Crate erlang_nif_sys [] [src]

Low level Rust bindings to the Erlang NIF API.

NIF Crate

A NIF module is built by creating a new crate that uses erlang_nif-sys as a dependency. (more)

NIF Functions

All NIF functions must have the following signature:

#[macro_use]
extern crate erlang_nif_sys;
use erlang_nif_sys::*;
fn my_nif(env: *mut ErlNifEnv,
          argc: c_int,
          args: *const ERL_NIF_TERM) -> ERL_NIF_TERM {
    // ...
}

NIF Module Initialization

For the Impatient

#[macro_use]
extern crate erlang_nif_sys;
use erlang_nif_sys::*;

nif_init!("my_nif_module",[
        ("my_nif_fun1", 1, my_nif_fun1),
        ("my_dirty_fun2", 1, my_dirty_fun2, ERL_NIF_DIRTY_JOB_CPU_BOUND)
    ],
    {load: my_load}
);

Details

The erlang_nif-sys analog of ERL_NIF_INIT() is nif_init! which has the following form:

nif_init!(module_name, [nif_funcs], {options})

module_name must be a string literal, for example "mynifmodule".

nif_funcs declares all the exported NIF functions for this module. Each entry is declared as

(name, arity, function, flags)

name is a string literal indicating the name of the function as seen from Erlang code. arity is an integer indicating how many parameter this function takes as seen from Erlang code. function is the Rust implentation of the NIF and must be of the form Fn(env: *mut ErlNifEnv, argc: c_int, args: *const ERL_NIF_TERM) -> ERL_NIF_TERM. This is usually a plain Rust function, but closures are permitted. flags is optional and allows you to specify if this NIF is to run on a dirty scheduler. See dirty NIFs in the Erlang docs.

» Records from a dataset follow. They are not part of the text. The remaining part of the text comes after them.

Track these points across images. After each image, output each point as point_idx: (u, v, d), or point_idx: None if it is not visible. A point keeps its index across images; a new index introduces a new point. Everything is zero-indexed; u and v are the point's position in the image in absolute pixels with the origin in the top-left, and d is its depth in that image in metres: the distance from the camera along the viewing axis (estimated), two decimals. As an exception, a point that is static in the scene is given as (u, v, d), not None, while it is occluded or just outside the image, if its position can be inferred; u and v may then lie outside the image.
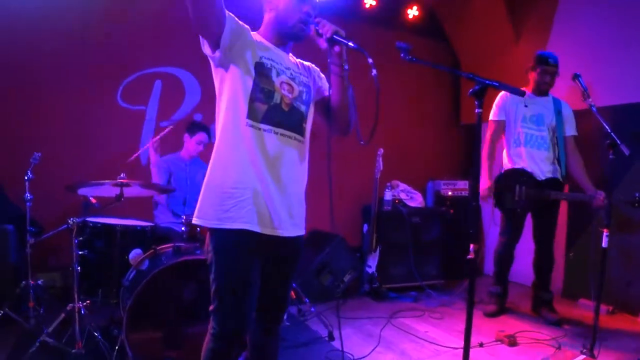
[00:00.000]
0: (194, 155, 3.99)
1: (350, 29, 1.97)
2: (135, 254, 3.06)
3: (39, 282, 3.40)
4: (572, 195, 3.79)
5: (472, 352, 2.07)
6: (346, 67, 1.96)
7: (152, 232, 3.33)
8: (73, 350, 2.80)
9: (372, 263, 4.61)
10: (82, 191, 3.09)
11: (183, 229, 3.20)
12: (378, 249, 4.63)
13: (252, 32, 1.96)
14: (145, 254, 3.02)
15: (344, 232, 4.78)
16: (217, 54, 1.84)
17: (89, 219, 3.12)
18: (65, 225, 2.82)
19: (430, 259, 4.86)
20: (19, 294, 3.36)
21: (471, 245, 2.13)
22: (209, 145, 3.56)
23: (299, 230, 2.00)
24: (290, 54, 2.09)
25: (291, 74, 1.98)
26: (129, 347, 2.53)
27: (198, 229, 3.19)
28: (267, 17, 2.03)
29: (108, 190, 2.98)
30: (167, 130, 3.85)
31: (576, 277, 4.45)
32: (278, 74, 1.92)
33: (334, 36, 1.88)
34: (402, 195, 5.09)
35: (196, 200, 1.95)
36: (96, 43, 4.20)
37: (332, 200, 1.98)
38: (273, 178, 1.87)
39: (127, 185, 2.89)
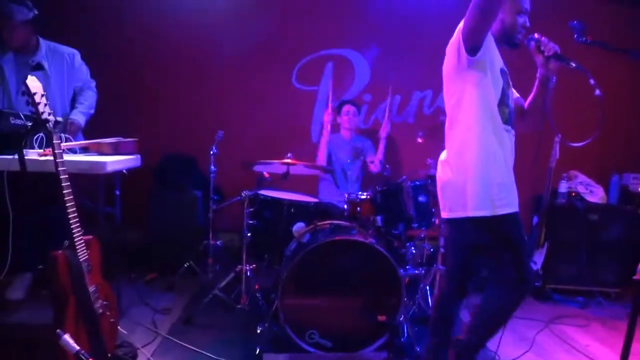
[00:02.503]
0: (353, 129, 4.23)
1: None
2: (298, 227, 3.32)
3: (218, 242, 3.91)
4: None
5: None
6: (554, 79, 2.19)
7: (315, 207, 3.56)
8: (238, 306, 3.26)
9: (538, 259, 4.31)
10: (256, 168, 3.45)
11: (345, 206, 3.38)
12: (545, 245, 4.32)
13: None
14: (307, 227, 3.27)
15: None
16: (479, 56, 2.05)
17: (260, 192, 3.46)
18: (239, 197, 3.19)
19: (607, 263, 4.37)
20: (201, 251, 3.91)
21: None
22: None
23: None
24: None
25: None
26: (282, 312, 2.80)
27: (358, 208, 3.34)
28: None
29: (277, 167, 3.28)
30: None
31: None
32: (507, 81, 2.21)
33: (556, 56, 2.10)
34: (580, 188, 4.63)
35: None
36: (273, 28, 4.60)
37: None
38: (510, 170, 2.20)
39: (293, 164, 3.14)
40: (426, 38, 4.57)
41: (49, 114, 2.24)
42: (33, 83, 2.22)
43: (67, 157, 2.77)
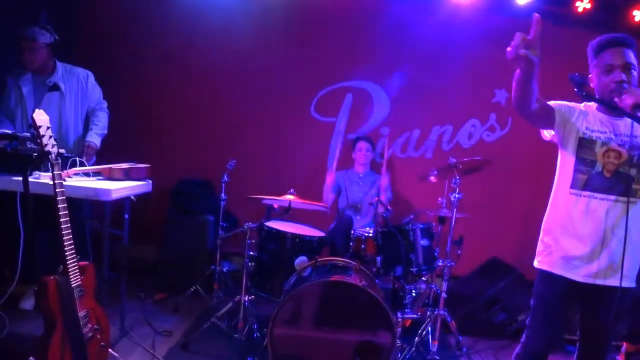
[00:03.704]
0: (366, 165, 4.26)
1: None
2: (300, 261, 3.32)
3: (224, 268, 3.97)
4: None
5: None
6: None
7: (320, 242, 3.56)
8: (235, 335, 3.32)
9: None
10: (265, 201, 3.51)
11: (351, 244, 3.38)
12: (562, 293, 4.15)
13: (584, 108, 2.23)
14: (309, 262, 3.28)
15: (525, 267, 4.40)
16: (554, 136, 2.27)
17: (266, 223, 3.49)
18: (241, 229, 3.24)
19: (625, 316, 4.14)
20: (209, 275, 3.99)
21: (624, 345, 1.80)
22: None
23: (626, 282, 2.14)
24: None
25: (622, 140, 2.14)
26: (272, 346, 2.83)
27: (363, 245, 3.35)
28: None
29: (283, 200, 3.33)
30: None
31: None
32: (603, 144, 2.14)
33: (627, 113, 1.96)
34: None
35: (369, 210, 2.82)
36: (294, 58, 4.68)
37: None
38: (597, 235, 2.14)
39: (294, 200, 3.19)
40: (448, 72, 4.55)
41: (53, 146, 2.37)
42: (40, 117, 2.35)
43: (76, 182, 2.92)
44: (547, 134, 2.31)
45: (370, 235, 3.32)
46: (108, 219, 3.07)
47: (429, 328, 3.50)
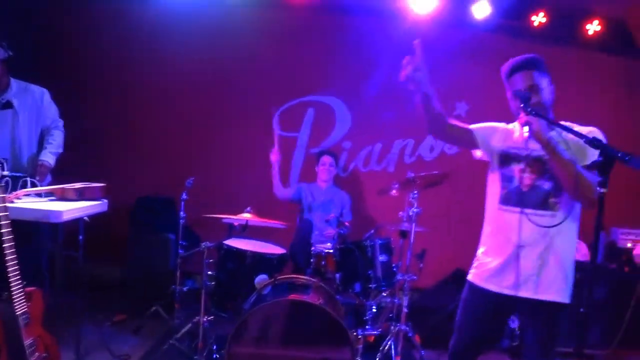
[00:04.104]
0: (329, 180, 4.23)
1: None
2: (260, 279, 3.30)
3: (184, 288, 3.89)
4: None
5: None
6: (554, 143, 2.02)
7: (280, 259, 3.54)
8: (195, 357, 3.23)
9: (516, 317, 4.19)
10: (225, 220, 3.47)
11: (311, 260, 3.36)
12: (525, 303, 4.19)
13: (510, 126, 2.33)
14: (268, 280, 3.25)
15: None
16: (483, 154, 2.38)
17: (225, 242, 3.45)
18: (198, 248, 3.20)
19: (591, 324, 4.22)
20: (170, 294, 3.91)
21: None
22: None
23: (542, 294, 2.16)
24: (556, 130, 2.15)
25: (538, 155, 2.16)
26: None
27: (323, 262, 3.33)
28: None
29: (240, 219, 3.30)
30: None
31: None
32: (521, 160, 2.22)
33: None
34: (562, 246, 4.50)
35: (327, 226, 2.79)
36: (257, 74, 4.70)
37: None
38: (514, 247, 2.18)
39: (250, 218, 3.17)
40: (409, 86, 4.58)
41: (-4, 168, 2.31)
42: (-19, 138, 2.29)
43: (26, 203, 2.84)
44: (479, 152, 2.41)
45: (330, 251, 3.31)
46: (61, 241, 3.01)
47: (391, 343, 3.49)
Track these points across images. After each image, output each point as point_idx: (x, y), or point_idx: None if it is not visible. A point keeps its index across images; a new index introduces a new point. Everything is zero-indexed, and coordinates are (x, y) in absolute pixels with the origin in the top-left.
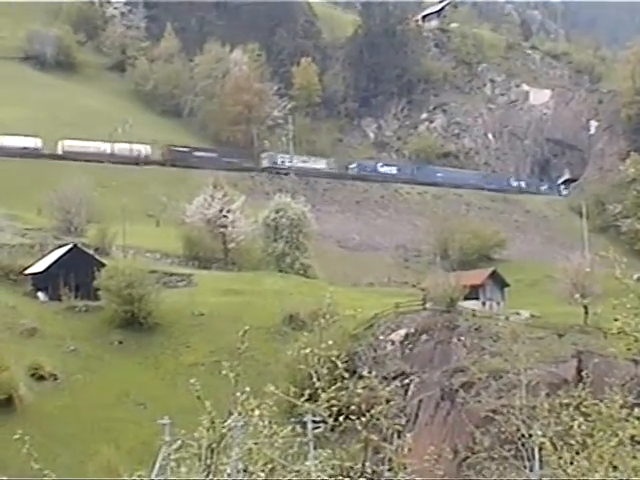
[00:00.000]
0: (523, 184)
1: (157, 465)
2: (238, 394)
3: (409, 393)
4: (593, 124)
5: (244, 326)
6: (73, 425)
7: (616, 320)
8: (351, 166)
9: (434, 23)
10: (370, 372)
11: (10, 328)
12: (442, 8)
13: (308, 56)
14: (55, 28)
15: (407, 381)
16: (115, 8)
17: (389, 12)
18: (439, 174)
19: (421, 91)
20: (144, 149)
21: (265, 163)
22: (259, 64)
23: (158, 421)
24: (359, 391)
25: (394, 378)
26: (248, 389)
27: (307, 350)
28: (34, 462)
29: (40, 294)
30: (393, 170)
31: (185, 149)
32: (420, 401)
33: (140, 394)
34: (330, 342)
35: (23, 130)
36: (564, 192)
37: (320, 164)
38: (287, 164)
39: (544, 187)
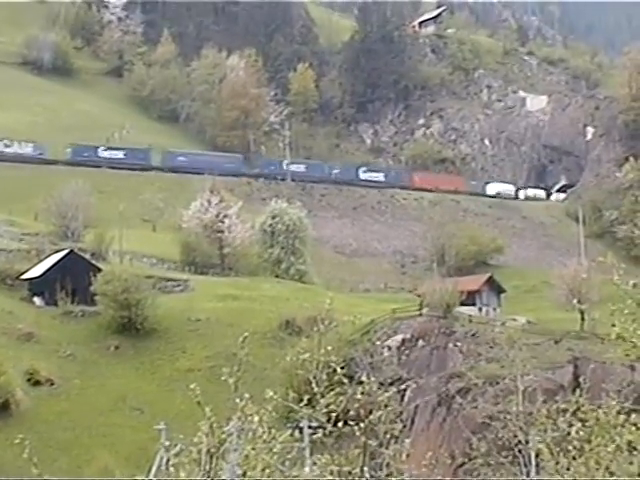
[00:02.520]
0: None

The options are the NIF module intialization functions load, reload, upgrade, and unload. Each is optional and is specified in struct-init style if present. If no options are needed, the curly braces may be elided. Stub implementation of all these functions looks something like:

#[macro_use]
extern crate erlang_nif_sys;
use erlang_nif_sys::*;

nif_init!("mymod", [], {load: load, reload: reload, upgrade: upgrade, unload: unload});

fn load(env: *mut ErlNifEnv,
        priv_data: *mut *mut c_void,
        load_info: ERL_NIF_TERM)-> c_int { 0 }

fn reload(env: *mut ErlNifEnv,
          priv_data: *mut *mut c_void,
          load_info: ERL_NIF_TERM) -> c_int { 0 }

fn upgrade(env: *mut ErlNifEnv,
           priv_data: *mut *mut c_void,
           old_priv_data: *mut *mut c_void,
                      load_info: ERL_NIF_TERM) -> c_int { 0 }

fn unload(env: *mut ErlNifEnv,
          priv_data: *mut c_void) {}

Invoking NIF API

As with any Rust FFI call, NIF API calls must be wrapped in unsafe blocks. Below is an example of invoking NIF APIs along with an approach for dealing with the the args parameter.

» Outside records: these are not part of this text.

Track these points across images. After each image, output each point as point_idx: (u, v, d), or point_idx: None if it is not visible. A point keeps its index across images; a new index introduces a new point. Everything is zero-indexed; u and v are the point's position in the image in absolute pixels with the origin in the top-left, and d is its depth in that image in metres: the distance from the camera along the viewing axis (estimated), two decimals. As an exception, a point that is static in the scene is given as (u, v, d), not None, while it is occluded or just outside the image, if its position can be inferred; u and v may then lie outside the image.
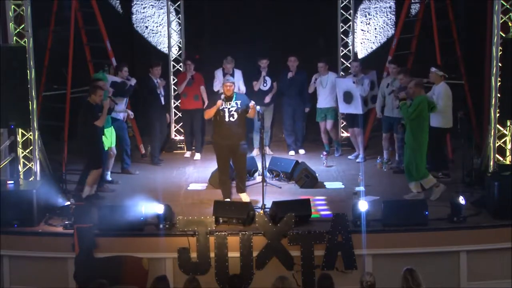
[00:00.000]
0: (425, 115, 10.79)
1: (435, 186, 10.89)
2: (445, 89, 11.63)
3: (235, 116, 10.78)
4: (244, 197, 10.91)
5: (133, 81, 12.49)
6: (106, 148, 11.69)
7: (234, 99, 10.83)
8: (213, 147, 11.11)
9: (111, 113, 11.64)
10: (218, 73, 13.44)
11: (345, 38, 14.27)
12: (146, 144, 13.61)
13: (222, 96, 10.84)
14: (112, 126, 11.83)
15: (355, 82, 12.81)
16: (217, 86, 13.42)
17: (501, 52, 10.83)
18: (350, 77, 13.05)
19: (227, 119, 10.76)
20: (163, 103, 13.15)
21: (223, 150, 10.86)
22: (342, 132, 14.16)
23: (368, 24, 14.76)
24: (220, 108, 10.76)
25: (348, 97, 12.93)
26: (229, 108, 10.77)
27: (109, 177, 12.04)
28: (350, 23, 14.23)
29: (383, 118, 12.79)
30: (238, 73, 13.34)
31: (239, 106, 10.81)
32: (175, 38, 14.51)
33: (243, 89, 13.22)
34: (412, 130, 10.76)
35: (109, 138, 11.78)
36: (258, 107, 11.03)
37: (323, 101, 13.38)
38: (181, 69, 14.26)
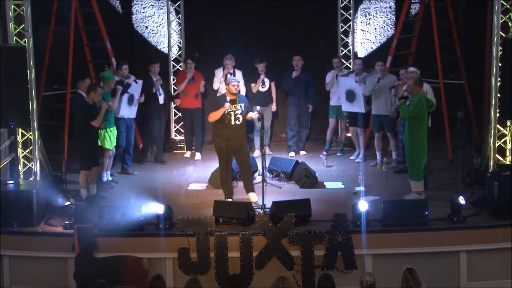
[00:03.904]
0: (424, 115, 10.71)
1: (418, 193, 10.83)
2: (429, 88, 11.66)
3: (241, 119, 10.78)
4: (253, 197, 10.90)
5: (131, 79, 12.45)
6: (111, 148, 11.71)
7: (238, 101, 10.81)
8: (215, 148, 11.08)
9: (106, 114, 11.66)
10: (218, 72, 13.44)
11: (345, 38, 14.29)
12: (147, 144, 13.63)
13: (228, 99, 10.80)
14: (114, 126, 11.83)
15: (358, 81, 12.80)
16: (216, 84, 13.43)
17: (501, 52, 10.83)
18: (352, 75, 13.05)
19: (232, 122, 10.75)
20: (161, 102, 13.15)
21: (225, 151, 10.84)
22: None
23: (368, 24, 14.75)
24: (226, 111, 10.74)
25: (350, 96, 12.92)
26: (235, 112, 10.75)
27: (109, 177, 12.04)
28: (350, 23, 14.26)
29: (372, 118, 12.78)
30: (238, 74, 13.33)
31: (243, 109, 10.81)
32: (175, 38, 14.52)
33: (243, 90, 13.21)
34: (410, 130, 10.72)
35: (113, 138, 11.78)
36: (258, 107, 11.04)
37: (338, 99, 13.33)
38: (181, 69, 14.27)
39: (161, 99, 13.12)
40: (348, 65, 14.05)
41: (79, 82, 11.45)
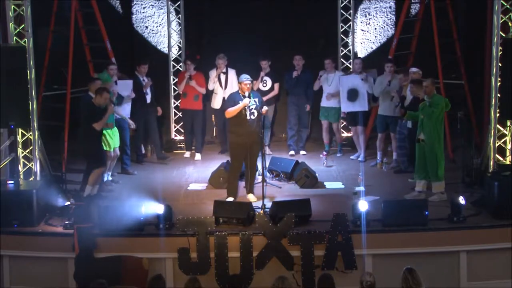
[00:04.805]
0: (443, 114, 10.82)
1: (441, 193, 10.88)
2: None
3: (255, 114, 10.81)
4: (251, 198, 10.93)
5: (112, 79, 12.40)
6: (111, 149, 11.70)
7: (252, 96, 10.84)
8: (230, 145, 11.10)
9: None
10: (212, 73, 13.49)
11: (345, 38, 14.29)
12: (146, 144, 13.64)
13: (247, 94, 10.83)
14: (112, 128, 11.81)
15: (364, 78, 12.80)
16: (211, 85, 13.45)
17: (501, 52, 10.83)
18: (354, 74, 13.05)
19: (248, 117, 10.78)
20: (148, 101, 13.10)
21: (242, 149, 10.85)
22: (343, 132, 14.15)
23: (368, 24, 14.75)
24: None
25: (353, 95, 12.89)
26: (249, 106, 10.78)
27: (109, 177, 12.03)
28: (350, 23, 14.26)
29: (378, 118, 12.77)
30: (231, 72, 13.34)
31: (258, 104, 10.85)
32: (175, 38, 14.53)
33: (236, 88, 13.18)
34: (438, 131, 10.72)
35: (114, 139, 11.77)
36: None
37: (328, 101, 13.35)
38: (181, 69, 14.29)
39: (148, 98, 13.09)
40: (348, 65, 14.05)
41: (89, 83, 11.44)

extern crate erlang_nif_sys;
use erlang_nif_sys::*;
use std::mem;
fn native_add(env: *mut ErlNifEnv,
              argc: c_int,
              args: *const ERL_NIF_TERM) -> ERL_NIF_TERM {
    unsafe {
        let mut a: c_int = mem::uninitialized();
        let mut b: c_int = mem::uninitialized();
        if argc == 2 &&
           0 != enif_get_int(env, *args, &mut a) &&
           0 != enif_get_int(env, *args.offset(1), &mut b) {
            enif_make_int(env, a+b)
         }
         else {
            enif_make_badarg(env)
         }
    }
}

Reexports

pub use erlang_nif_sys_api::*;

Modules

erlang_nif_sys_api

Macros

enif_fprintf

See enif_fprintf in the Erlang docs.

enif_make_list

See enif_make_list in the Erlang docs.

enif_make_tuple

See enif_make_tuple in the Erlang docs.

enif_snprintf

See enif_snprintf in the Erlang docs.

nif

Create ErlNifFunc structure. Use inside nif_init!. (Deprecated)

nif_init

Implement exported module init function needed by the Erlang runtime.

platform_nif_init

Platform specific NIF module initialization.

slice_args

Wrapper to deliver NIF args as Rust slice.